(SOURCE DATA Opens)
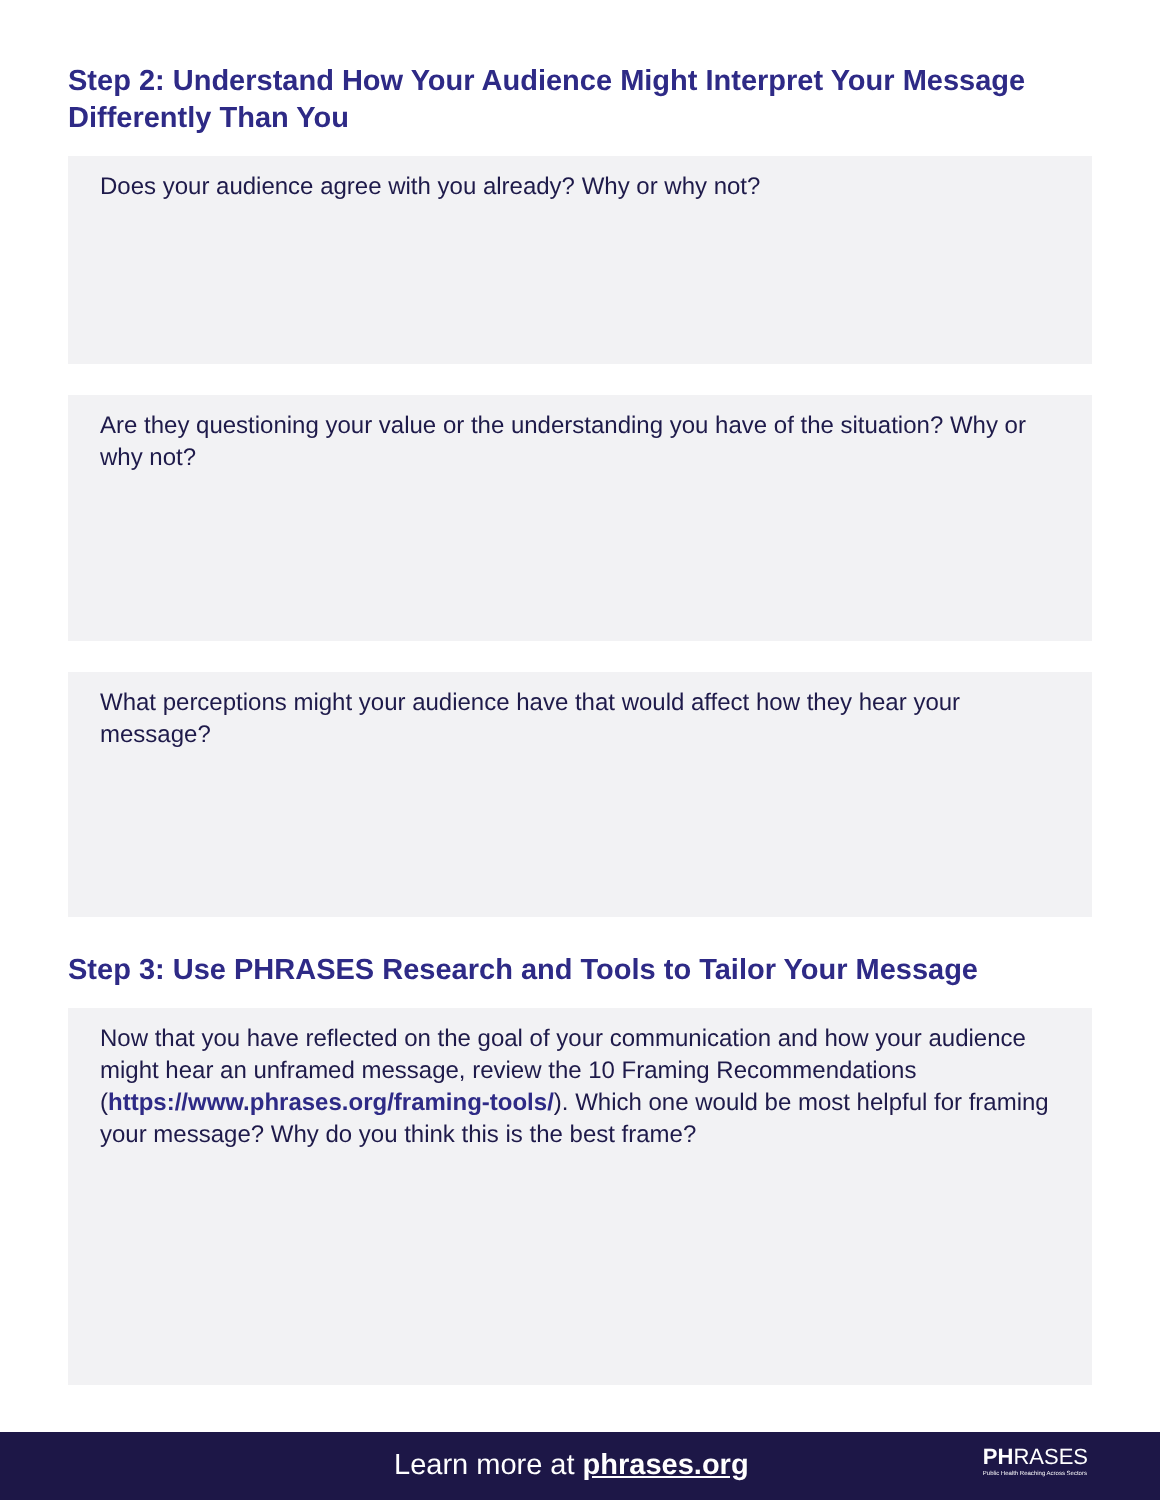Step 2: Understand How Your Audience Might Interpret Your Message Differently Than You
Does your audience agree with you already? Why or why not?
Are they questioning your value or the understanding you have of the situation? Why or why not?
What perceptions might your audience have that would affect how they hear your message?
Step 3: Use PHRASES Research and Tools to Tailor Your Message
Now that you have reflected on the goal of your communication and how your audience might hear an unframed message, review the 10 Framing Recommendations (https://www.phrases.org/framing-tools/). Which one would be most helpful for framing your message? Why do you think this is the best frame?
Learn more at phrases.org
PHRASES
Public Health Reaching Across Sectors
(SOURCE DATA Closes)
> **DESCRIPTION OF THE TASK**
Starting at the line that contains "Does your audience", repeat each line exactly through the last one in the listing. Include both of those lines and nothing more.

> **ANSWER BOX**
Does your audience agree with you already? Why or why not?
Are they questioning your value or the understanding you have of the situation? Why or why not?
What perceptions might your audience have that would affect how they hear your message?
Step 3: Use PHRASES Research and Tools to Tailor Your Message
Now that you have reflected on the goal of your communication and how your audience might hear an unframed message, review the 10 Framing Recommendations (https://www.phrases.org/framing-tools/). Which one would be most helpful for framing your message? Why do you think this is the best frame?
Learn more at phrases.org
PHRASES
Public Health Reaching Across Sectors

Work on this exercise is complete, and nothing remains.